Compute this-year spend share of last-year whales
Company: Meta
Role: Data Scientist
Category: Data Manipulation (SQL/Python)
Difficulty: easy
Interview Round: Onsite
## Context
You work on an ads analytics dataset. Assume all timestamps are in **UTC**, and “last year” / “this year” refer to the **previous/current calendar year** (e.g., based on `CURRENT_DATE`).
## Tables
### `ad_spend_daily`
Daily spend at the ad level.
- `spend_date` DATE
- `advertiser_id` BIGINT
- `ad_id` BIGINT
- `spend_usd` NUMERIC(18,2)
- `creation_source` STRING
*(e.g., `'manual'`, `'ai_assisted'`, `'api'`, `'bulk_upload'`)*
### `advertiser_dim`
Advertiser attributes.
- `advertiser_id` BIGINT **PK**
- `advertiser_category` STRING
*(used to exclude certain types; e.g., `'gaming'`, `'adult'`, `'political'`, `'internal_test'`)*
- `is_internal` BOOLEAN
- `status` STRING *(e.g., `'active'`, `'disabled'`)*
### `ad_dim`
Ad metadata.
- `ad_id` BIGINT **PK**
- `advertiser_id` BIGINT **FK → advertiser_dim.advertiser_id**
- `is_active` BOOLEAN
## Tasks
1) **High-spender cohort share**: Find advertisers whose **total spend last calendar year** was **> $1,000**. For those advertisers, compute what **percentage of total spend this calendar year** they account for.
Required output (1 row):
- `this_year_total_spend_usd`
- `cohort_this_year_spend_usd`
- `cohort_share_of_this_year` (a fraction or %)
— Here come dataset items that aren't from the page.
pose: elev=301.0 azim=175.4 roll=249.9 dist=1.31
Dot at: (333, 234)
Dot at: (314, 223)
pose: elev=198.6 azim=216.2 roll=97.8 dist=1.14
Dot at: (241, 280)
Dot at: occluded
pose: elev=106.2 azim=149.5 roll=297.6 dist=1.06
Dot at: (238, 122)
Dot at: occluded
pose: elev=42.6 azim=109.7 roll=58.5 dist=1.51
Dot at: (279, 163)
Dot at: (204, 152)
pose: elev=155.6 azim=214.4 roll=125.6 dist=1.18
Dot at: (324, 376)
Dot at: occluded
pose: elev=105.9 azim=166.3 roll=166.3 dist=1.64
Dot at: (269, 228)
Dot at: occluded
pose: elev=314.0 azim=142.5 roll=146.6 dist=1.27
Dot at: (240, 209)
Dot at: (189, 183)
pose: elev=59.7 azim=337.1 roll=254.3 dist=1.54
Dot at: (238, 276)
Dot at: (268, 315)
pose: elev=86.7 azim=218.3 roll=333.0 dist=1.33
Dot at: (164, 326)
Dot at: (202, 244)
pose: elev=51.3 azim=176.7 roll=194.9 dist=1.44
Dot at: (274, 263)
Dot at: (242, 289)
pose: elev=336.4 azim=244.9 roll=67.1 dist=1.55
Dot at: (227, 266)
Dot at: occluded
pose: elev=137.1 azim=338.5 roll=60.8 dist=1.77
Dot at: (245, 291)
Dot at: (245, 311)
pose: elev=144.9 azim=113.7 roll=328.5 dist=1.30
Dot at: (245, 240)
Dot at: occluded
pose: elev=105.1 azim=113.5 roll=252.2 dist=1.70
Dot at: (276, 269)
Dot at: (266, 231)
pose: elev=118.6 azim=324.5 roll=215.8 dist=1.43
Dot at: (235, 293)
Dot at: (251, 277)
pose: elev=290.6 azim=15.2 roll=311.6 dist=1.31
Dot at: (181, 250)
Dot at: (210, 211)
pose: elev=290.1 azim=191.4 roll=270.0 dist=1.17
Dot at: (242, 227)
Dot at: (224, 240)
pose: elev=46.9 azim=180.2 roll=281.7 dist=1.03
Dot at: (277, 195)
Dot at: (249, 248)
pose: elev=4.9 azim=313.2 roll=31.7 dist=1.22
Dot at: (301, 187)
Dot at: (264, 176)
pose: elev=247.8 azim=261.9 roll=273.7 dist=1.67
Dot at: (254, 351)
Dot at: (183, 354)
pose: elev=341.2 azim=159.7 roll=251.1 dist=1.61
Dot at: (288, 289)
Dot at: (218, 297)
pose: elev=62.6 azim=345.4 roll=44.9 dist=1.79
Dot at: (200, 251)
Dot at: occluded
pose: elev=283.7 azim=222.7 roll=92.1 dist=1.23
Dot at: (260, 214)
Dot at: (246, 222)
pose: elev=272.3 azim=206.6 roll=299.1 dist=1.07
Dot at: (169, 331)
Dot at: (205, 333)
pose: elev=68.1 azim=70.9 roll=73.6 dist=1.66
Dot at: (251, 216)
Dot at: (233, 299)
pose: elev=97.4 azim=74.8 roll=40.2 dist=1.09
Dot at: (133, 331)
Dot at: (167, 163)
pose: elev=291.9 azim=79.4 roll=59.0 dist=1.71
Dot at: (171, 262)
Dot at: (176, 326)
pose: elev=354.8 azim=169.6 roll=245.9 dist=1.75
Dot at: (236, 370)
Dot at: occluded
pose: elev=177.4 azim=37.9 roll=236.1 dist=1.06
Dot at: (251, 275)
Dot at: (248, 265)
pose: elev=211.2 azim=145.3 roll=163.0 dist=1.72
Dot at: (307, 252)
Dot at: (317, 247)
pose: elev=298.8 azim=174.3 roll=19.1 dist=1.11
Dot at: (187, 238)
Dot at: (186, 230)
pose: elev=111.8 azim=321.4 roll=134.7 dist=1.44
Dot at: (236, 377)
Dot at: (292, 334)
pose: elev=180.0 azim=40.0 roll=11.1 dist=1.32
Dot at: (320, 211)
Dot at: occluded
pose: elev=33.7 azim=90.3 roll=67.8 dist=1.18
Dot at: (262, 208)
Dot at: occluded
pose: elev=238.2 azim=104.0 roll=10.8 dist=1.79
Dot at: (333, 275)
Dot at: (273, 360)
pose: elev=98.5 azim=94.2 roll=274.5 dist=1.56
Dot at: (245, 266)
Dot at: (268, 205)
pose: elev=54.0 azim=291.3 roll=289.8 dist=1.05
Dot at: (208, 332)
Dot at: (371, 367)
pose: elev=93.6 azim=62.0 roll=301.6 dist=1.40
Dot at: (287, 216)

2) **Excluding advertisers**: Modify your logic so the computed share **excludes** advertisers that match certain criteria (assume you are given a list), e.g.:
- `advertiser_category IN (...)` OR
- `is_internal = TRUE` OR
- `status != 'active'`
3) **Creation-source rollup (for substitution analysis)**: Write a query to output **monthly spend** by `creation_source` for the last **N months**, while applying the same advertiser exclusions.
Required output:
- `month`
- `creation_source`
- `spend_usd`
Quick Answer: This question evaluates proficiency in data manipulation and analytics engineering, specifically SQL and Python skills for aggregations, joins, calendar-year time filtering, cohort identification, exclusion logic, and monthly rollups of ad spend.